In August, six women were sentenced to a combined 109 years for peacefully protesting the compulsory hijab. One, Saba Kordafshari, is only 20 and faces 24 years in prison. If the authorities thought this would scare off Iranian women, they were wrong. Women continue to send me videos of their resistance.
My brother wasn’t involved in the campaigns. He was, however, my constant source of family news, and I loved to regale him with tales of my amazing sunflowers and the little patch of basil and mint I tend to in Brooklyn, N.Y. His arrest is an attempt to silence me and other women who resist.
Today an Iranian woman cannot travel abroad or seek divorce without her husband’s permission. She cannot be a judge or a member of the Guardian Council, which vets all laws. Inheritance laws are deeply unfair, and the regime even denies women simple pleasures such as attending a sports match at a stadium. Last month a woman was sentenced to 10 years in prison for singing in public. Since taking power in 1979, the clerical government has found a way to demean women and restrict their liberties in every aspect of life.
The most pernicious of these restrictions continues to be the compulsory-hijab laws of 1979 and 1983, which require women in public places to wrap their heads in scarves. The compulsory hijab is a way to censor women, erasing their identities and subjugating their individualities.
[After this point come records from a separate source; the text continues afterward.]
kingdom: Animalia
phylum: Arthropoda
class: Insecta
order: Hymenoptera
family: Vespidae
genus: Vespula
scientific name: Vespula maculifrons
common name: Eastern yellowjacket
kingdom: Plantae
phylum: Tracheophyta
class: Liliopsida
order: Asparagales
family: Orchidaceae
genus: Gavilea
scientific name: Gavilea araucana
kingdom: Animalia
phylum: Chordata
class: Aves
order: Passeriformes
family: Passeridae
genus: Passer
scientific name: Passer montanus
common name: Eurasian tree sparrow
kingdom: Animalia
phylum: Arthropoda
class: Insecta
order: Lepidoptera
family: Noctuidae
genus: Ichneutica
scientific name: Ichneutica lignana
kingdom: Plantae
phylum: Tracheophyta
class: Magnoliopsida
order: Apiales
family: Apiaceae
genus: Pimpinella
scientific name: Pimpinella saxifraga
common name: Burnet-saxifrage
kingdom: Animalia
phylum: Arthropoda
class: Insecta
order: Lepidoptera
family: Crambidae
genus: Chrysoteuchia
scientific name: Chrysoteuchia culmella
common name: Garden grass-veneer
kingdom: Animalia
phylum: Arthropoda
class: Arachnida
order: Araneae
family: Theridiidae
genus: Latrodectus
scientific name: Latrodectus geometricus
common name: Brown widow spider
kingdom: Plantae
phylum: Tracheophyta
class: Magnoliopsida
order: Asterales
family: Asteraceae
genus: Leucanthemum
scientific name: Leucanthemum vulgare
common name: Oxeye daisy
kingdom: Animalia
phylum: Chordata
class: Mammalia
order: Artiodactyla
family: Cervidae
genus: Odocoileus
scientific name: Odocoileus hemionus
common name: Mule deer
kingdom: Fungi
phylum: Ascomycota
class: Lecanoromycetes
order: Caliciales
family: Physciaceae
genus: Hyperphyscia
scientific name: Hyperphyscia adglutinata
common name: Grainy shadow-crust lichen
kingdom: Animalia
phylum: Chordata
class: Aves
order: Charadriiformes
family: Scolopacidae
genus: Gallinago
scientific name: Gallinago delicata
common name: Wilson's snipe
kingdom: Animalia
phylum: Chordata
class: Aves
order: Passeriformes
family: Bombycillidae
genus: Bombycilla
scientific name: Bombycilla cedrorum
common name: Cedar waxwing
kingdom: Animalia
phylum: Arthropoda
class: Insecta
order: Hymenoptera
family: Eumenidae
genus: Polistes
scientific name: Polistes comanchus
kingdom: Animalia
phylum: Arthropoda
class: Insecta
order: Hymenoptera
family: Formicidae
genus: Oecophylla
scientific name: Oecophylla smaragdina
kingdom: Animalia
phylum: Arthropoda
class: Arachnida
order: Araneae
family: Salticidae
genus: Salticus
Imprisoning women who don’t wear hijabs reiterates the Islamic Republic’s constant message: The regime doesn’t recognize individuals as the rightful owners of their own bodies. That’s why it won’t let my relatives leave Iran, even though it forced me into exile in 2009. They’re more useful as hostages.
Hostage-taking is part of the regime’s DNA. The 1979 invasion of the U.S. Embassy and 444-day captivity of diplomats there helped solidify the Islamic Republic. Today Iran illegally imprisons Iranian-Americans Siamak and Baquer Namazi, British-Iranian Nazanin Zaghari-Ratcliffe and many more citizens of Western nations.
The arrests of my family members came as President Hassan Rouhani spoke at the United Nations about the West’s “unjust and oppressive actions” against Iran. Foreign Minister Javad Zarif complains that U.S. sanctions prevent him from visiting an Iranian ambassador who is being treated at a New York hospital. What about all the Iranians whose families have been torn apart for decades because of the regime he represents? While Iranian officials invoke sovereignty and justice to get their way abroad, sovereignty of the individual and rule of law mean nothing to the regime at home.
President Trump reportedly seeks a meeting with Mr. Rouhani, and French President Emmanuel Macron pushes to salvage the nuclear deal. I fear the Trump administration will cut a deal with Tehran that ignores human rights, emboldening the clerical regime to crack down on its domestic opposition without concern for international pressure.
Let the unlawful arrest and detention of my family be a warning to Mr. Macron and the White House: Iran’s is a regime of hostage-takers, and hostage-takers cannot be trusted.